_Work required_
For the string "shifted", search the entries below and copy every line where it appears.

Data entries
__________________________________________________
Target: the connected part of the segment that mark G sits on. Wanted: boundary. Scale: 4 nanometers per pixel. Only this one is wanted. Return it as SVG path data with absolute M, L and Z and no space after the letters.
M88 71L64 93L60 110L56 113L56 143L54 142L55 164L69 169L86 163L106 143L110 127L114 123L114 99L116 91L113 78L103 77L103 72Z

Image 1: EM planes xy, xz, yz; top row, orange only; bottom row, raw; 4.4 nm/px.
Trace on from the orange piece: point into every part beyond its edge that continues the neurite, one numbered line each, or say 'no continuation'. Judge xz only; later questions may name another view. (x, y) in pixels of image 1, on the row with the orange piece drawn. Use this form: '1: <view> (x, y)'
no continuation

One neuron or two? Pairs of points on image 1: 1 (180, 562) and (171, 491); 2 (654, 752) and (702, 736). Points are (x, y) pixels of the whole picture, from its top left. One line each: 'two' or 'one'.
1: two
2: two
__________________________________________________
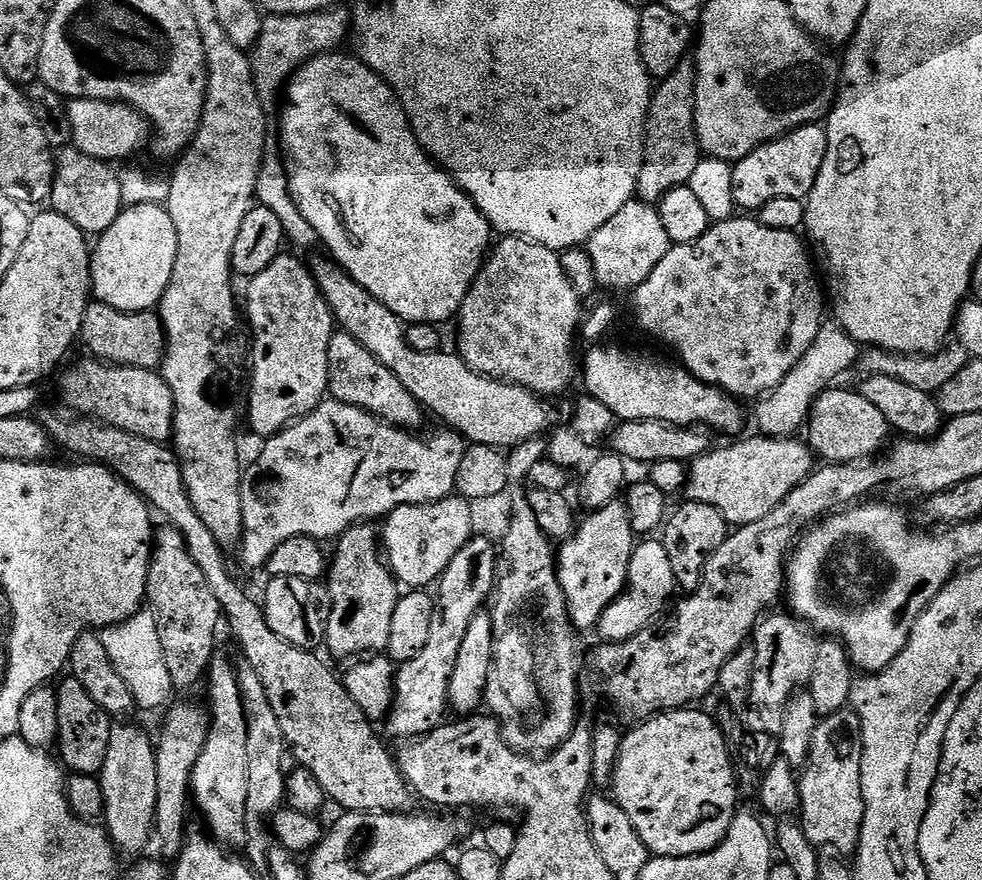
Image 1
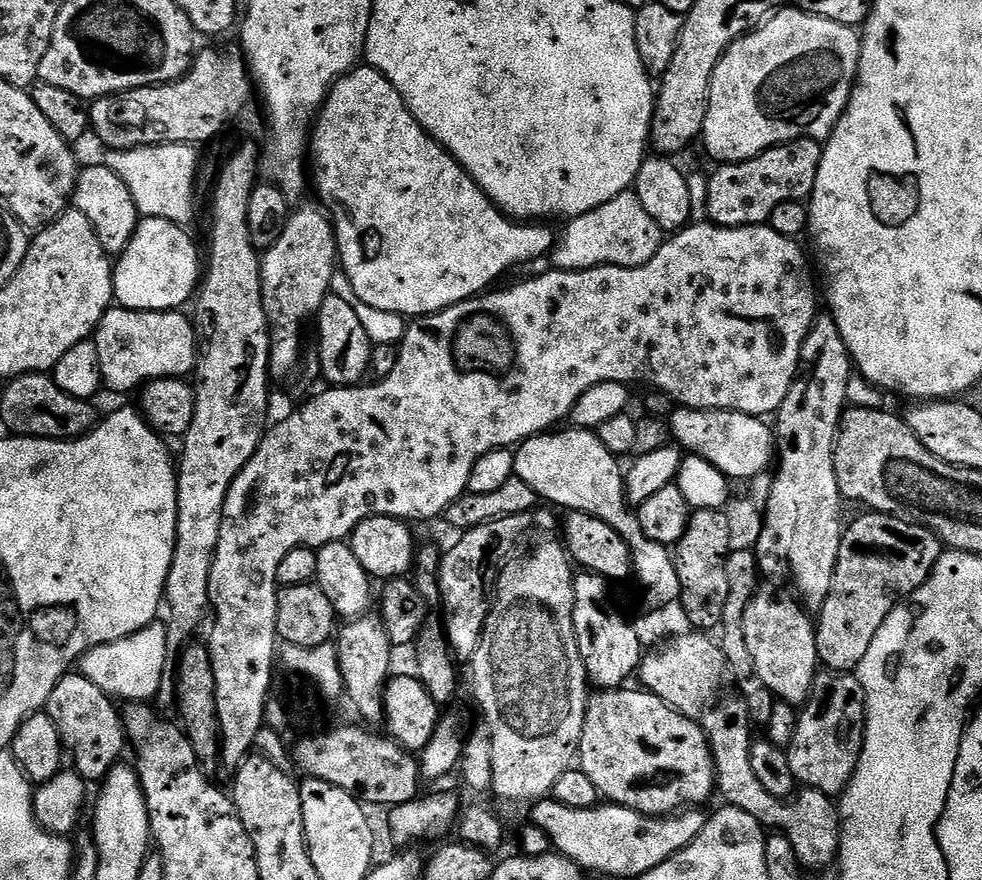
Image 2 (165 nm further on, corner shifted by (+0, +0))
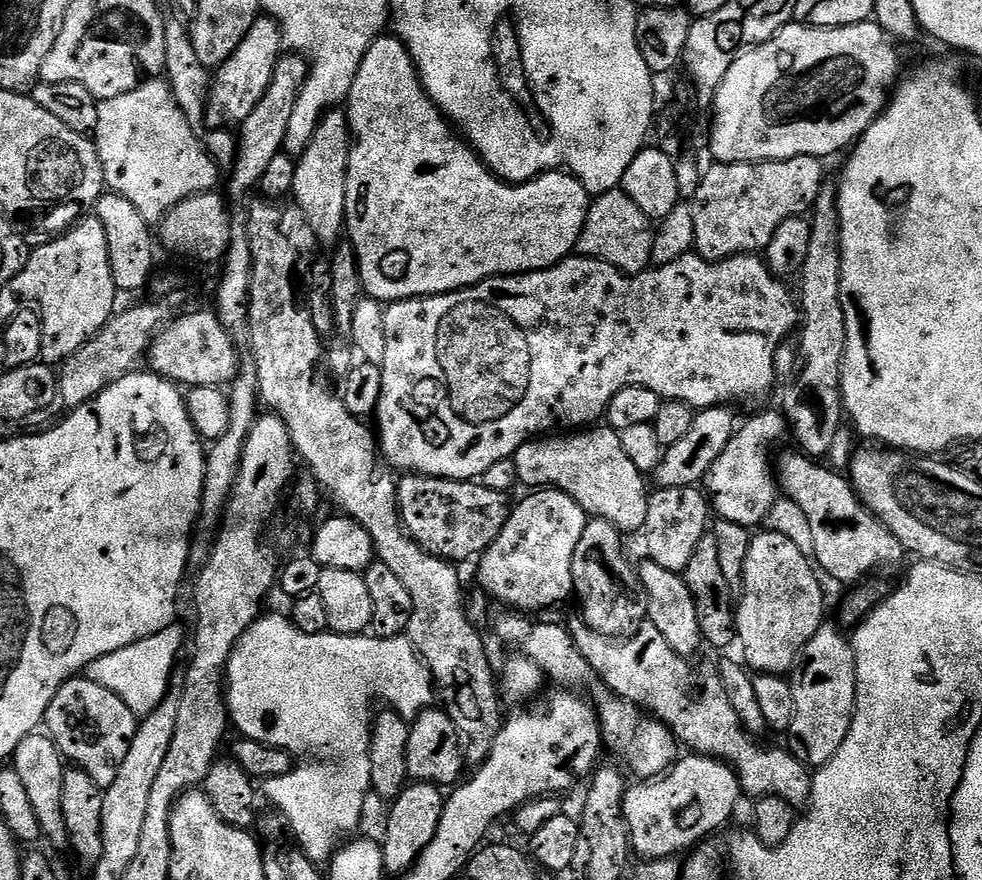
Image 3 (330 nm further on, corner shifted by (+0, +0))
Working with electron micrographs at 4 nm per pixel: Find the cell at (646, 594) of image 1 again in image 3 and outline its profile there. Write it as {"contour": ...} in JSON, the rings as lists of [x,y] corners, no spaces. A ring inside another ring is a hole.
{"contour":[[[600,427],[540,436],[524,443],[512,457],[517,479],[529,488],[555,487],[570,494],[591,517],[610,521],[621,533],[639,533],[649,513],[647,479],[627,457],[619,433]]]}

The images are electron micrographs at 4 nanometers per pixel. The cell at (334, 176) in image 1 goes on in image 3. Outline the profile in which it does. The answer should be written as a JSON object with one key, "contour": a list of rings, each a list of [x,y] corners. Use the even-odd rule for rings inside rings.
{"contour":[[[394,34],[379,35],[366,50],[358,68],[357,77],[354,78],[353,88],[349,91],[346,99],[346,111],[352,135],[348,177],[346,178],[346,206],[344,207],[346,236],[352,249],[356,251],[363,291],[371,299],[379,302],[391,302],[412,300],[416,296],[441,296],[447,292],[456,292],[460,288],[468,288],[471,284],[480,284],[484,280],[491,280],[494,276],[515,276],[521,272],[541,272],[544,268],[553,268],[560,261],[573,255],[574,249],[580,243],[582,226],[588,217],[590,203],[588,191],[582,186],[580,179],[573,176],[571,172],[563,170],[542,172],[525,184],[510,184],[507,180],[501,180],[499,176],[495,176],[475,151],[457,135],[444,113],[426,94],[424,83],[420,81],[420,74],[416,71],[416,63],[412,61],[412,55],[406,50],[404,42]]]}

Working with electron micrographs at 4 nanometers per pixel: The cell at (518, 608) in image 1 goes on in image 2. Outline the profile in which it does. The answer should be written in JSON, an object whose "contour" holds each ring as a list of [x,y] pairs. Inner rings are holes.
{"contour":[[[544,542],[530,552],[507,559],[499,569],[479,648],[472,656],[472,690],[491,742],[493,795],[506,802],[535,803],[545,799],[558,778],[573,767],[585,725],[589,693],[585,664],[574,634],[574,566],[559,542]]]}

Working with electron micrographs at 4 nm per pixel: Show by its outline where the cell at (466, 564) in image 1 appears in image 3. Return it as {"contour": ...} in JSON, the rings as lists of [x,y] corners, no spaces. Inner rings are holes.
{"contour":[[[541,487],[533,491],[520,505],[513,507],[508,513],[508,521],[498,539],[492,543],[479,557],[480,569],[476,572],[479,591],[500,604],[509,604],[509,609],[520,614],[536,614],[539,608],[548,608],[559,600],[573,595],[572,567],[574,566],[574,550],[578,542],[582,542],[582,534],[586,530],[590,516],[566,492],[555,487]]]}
__________________________________________________
_Answer to the problem_
Image 2 (165 nm further on, corner shifted by (+0, +0))
Image 3 (330 nm further on, corner shifted by (+0, +0))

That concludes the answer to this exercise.